## Stored data entries
——————
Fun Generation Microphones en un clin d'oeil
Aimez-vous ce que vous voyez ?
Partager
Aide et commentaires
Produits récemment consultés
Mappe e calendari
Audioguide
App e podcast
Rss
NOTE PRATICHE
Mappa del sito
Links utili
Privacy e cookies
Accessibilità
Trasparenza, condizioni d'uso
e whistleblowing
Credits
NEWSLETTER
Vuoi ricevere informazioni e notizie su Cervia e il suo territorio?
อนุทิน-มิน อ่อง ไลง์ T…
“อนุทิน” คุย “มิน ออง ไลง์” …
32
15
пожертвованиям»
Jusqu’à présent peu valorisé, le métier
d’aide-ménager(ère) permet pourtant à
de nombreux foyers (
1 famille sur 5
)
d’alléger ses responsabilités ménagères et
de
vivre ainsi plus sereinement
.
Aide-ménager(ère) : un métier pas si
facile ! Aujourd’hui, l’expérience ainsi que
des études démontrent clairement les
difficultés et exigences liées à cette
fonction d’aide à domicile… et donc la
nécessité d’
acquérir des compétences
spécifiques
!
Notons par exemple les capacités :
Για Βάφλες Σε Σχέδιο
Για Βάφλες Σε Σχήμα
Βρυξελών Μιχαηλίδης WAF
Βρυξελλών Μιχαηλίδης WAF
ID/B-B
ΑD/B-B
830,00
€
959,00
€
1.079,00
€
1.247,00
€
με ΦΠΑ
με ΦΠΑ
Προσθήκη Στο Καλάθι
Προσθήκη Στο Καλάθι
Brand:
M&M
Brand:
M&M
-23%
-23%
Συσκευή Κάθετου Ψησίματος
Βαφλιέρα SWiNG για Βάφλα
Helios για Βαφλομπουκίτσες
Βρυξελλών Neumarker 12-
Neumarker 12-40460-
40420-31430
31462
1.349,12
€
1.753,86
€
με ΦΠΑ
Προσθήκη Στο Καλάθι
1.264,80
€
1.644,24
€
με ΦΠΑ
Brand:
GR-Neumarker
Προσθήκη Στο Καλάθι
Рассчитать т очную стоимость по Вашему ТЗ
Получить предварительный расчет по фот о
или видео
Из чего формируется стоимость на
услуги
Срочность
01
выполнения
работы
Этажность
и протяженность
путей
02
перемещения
——————
Extract every line of the data above that contains the string "стоимость", treating uppercase and lowercase as different.

Рассчитать т очную стоимость по Вашему ТЗ
Из чего формируется стоимость на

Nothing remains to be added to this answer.